▶ **DATASET RECORDS**:
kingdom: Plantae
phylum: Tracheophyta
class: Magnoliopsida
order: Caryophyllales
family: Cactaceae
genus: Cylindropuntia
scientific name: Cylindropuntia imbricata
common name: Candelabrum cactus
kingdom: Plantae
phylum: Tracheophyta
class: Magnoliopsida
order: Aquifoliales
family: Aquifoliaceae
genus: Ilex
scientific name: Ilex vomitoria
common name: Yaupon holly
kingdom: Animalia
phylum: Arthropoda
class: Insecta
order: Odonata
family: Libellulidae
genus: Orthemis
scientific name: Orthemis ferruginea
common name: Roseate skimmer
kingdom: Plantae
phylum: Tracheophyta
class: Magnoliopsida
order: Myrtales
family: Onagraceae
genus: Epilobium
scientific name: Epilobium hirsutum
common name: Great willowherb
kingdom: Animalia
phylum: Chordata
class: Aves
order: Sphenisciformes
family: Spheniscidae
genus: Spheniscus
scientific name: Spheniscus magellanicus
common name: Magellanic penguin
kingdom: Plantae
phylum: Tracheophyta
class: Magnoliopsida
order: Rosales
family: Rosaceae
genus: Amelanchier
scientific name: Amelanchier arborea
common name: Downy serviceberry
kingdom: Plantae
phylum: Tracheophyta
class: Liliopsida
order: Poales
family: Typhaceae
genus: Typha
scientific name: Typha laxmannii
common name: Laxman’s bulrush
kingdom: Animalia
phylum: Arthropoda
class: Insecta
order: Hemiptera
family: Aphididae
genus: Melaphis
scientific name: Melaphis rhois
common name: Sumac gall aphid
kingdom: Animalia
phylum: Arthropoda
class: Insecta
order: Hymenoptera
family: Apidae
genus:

▶ **GIVEN PROBLEM**: Please copy all of the rows above word for word, keeping every line in its original order.

▶ **TASK RESPONSE**:
kingdom: Plantae
phylum: Tracheophyta
class: Magnoliopsida
order: Caryophyllales
family: Cactaceae
genus: Cylindropuntia
scientific name: Cylindropuntia imbricata
common name: Candelabrum cactus
kingdom: Plantae
phylum: Tracheophyta
class: Magnoliopsida
order: Aquifoliales
family: Aquifoliaceae
genus: Ilex
scientific name: Ilex vomitoria
common name: Yaupon holly
kingdom: Animalia
phylum: Arthropoda
class: Insecta
order: Odonata
family: Libellulidae
genus: Orthemis
scientific name: Orthemis ferruginea
common name: Roseate skimmer
kingdom: Plantae
phylum: Tracheophyta
class: Magnoliopsida
order: Myrtales
family: Onagraceae
genus: Epilobium
scientific name: Epilobium hirsutum
common name: Great willowherb
kingdom: Animalia
phylum: Chordata
class: Aves
order: Sphenisciformes
family: Spheniscidae
genus: Spheniscus
scientific name: Spheniscus magellanicus
common name: Magellanic penguin
kingdom: Plantae
phylum: Tracheophyta
class: Magnoliopsida
order: Rosales
family: Rosaceae
genus: Amelanchier
scientific name: Amelanchier arborea
common name: Downy serviceberry
kingdom: Plantae
phylum: Tracheophyta
class: Liliopsida
order: Poales
family: Typhaceae
genus: Typha
scientific name: Typha laxmannii
common name: Laxman’s bulrush
kingdom: Animalia
phylum: Arthropoda
class: Insecta
order: Hemiptera
family: Aphididae
genus: Melaphis
scientific name: Melaphis rhois
common name: Sumac gall aphid
kingdom: Animalia
phylum: Arthropoda
class: Insecta
order: Hymenoptera
family: Apidae
genus:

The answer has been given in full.